• AIM OF THE TASK
Using the material below, set down only the line containing "blue vase [273,154,376,331] -> none" and the lines after it, unchanged.
━━━━━━━━━━━━━━━━━━━━
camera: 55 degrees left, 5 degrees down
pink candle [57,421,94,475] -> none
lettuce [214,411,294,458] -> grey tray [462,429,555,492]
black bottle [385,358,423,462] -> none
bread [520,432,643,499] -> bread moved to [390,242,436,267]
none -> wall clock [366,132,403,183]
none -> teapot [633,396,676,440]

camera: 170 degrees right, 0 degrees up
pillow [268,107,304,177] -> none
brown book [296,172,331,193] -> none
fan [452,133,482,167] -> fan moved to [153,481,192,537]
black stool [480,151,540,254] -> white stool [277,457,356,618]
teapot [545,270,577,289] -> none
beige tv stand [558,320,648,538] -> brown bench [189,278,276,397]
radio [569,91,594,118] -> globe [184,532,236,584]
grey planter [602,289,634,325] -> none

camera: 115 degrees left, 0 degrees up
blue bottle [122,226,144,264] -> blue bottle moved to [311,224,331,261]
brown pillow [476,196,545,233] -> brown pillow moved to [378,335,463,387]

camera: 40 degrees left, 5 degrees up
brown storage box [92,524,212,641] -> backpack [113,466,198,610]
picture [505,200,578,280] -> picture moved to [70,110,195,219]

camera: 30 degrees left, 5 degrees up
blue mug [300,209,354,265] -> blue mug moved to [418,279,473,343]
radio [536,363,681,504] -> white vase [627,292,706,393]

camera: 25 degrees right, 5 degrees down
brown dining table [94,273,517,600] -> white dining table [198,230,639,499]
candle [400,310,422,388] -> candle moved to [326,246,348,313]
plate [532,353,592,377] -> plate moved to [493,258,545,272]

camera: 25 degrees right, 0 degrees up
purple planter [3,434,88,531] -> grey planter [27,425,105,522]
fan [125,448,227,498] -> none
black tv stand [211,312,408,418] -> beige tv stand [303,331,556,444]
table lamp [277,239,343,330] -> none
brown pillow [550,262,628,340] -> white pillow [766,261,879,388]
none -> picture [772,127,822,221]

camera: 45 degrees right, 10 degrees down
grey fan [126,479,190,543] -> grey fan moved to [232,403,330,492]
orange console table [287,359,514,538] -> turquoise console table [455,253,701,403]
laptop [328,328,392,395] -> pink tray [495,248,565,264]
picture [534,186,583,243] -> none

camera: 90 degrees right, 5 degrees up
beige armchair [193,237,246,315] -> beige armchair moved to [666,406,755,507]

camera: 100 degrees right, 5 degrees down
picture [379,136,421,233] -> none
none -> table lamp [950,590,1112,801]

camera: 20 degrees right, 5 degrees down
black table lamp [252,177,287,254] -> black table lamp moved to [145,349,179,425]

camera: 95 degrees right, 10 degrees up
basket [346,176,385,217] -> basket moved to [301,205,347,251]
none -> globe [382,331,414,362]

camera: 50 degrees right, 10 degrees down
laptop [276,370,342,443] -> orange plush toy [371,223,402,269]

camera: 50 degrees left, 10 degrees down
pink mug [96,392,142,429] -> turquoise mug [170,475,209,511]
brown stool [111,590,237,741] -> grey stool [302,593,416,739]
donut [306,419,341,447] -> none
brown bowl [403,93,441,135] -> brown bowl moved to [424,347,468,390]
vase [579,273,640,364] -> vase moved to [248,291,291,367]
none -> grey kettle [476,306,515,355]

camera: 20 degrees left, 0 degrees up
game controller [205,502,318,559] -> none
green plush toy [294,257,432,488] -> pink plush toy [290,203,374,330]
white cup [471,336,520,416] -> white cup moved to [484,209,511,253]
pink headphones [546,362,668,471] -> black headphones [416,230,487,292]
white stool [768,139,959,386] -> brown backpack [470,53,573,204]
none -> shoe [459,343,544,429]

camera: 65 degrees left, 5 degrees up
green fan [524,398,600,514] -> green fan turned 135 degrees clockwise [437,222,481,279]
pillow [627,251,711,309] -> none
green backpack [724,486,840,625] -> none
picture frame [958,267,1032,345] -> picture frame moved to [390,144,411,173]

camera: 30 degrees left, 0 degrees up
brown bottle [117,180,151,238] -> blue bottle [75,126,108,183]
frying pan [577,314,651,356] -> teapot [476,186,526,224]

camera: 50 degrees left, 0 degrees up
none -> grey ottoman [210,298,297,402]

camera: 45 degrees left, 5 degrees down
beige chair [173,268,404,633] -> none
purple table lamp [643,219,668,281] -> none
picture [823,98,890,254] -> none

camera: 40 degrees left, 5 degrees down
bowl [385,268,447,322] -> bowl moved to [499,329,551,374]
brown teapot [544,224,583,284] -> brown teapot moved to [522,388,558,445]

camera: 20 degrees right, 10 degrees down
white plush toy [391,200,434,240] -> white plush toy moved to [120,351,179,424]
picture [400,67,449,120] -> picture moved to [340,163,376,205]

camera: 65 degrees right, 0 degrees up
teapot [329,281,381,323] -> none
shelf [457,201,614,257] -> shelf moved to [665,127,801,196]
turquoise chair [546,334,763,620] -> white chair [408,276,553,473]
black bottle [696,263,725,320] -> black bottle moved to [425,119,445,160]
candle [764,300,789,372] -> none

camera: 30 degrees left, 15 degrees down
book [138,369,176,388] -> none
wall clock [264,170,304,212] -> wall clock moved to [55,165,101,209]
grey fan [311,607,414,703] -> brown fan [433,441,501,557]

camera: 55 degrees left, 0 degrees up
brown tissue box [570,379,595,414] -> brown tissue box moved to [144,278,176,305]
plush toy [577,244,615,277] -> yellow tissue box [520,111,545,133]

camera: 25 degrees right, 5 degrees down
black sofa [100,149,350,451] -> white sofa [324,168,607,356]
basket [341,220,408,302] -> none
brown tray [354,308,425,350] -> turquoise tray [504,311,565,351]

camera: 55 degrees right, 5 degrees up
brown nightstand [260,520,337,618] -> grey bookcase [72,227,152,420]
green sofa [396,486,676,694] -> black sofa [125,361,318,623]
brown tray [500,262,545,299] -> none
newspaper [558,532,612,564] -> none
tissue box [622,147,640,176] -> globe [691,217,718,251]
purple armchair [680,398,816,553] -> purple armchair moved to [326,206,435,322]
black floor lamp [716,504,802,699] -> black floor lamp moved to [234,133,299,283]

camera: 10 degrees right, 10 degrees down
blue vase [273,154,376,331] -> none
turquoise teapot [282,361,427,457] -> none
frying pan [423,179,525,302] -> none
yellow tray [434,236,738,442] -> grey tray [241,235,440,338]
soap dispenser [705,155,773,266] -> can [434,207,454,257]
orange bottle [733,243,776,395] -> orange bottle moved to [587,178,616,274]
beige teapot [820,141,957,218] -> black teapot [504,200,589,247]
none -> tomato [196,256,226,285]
━━━━━━━━━━━━━━━━━━━━
• COMPLETED EXERCISE
blue vase [273,154,376,331] -> none
turquoise teapot [282,361,427,457] -> none
frying pan [423,179,525,302] -> none
yellow tray [434,236,738,442] -> grey tray [241,235,440,338]
soap dispenser [705,155,773,266] -> can [434,207,454,257]
orange bottle [733,243,776,395] -> orange bottle moved to [587,178,616,274]
beige teapot [820,141,957,218] -> black teapot [504,200,589,247]
none -> tomato [196,256,226,285]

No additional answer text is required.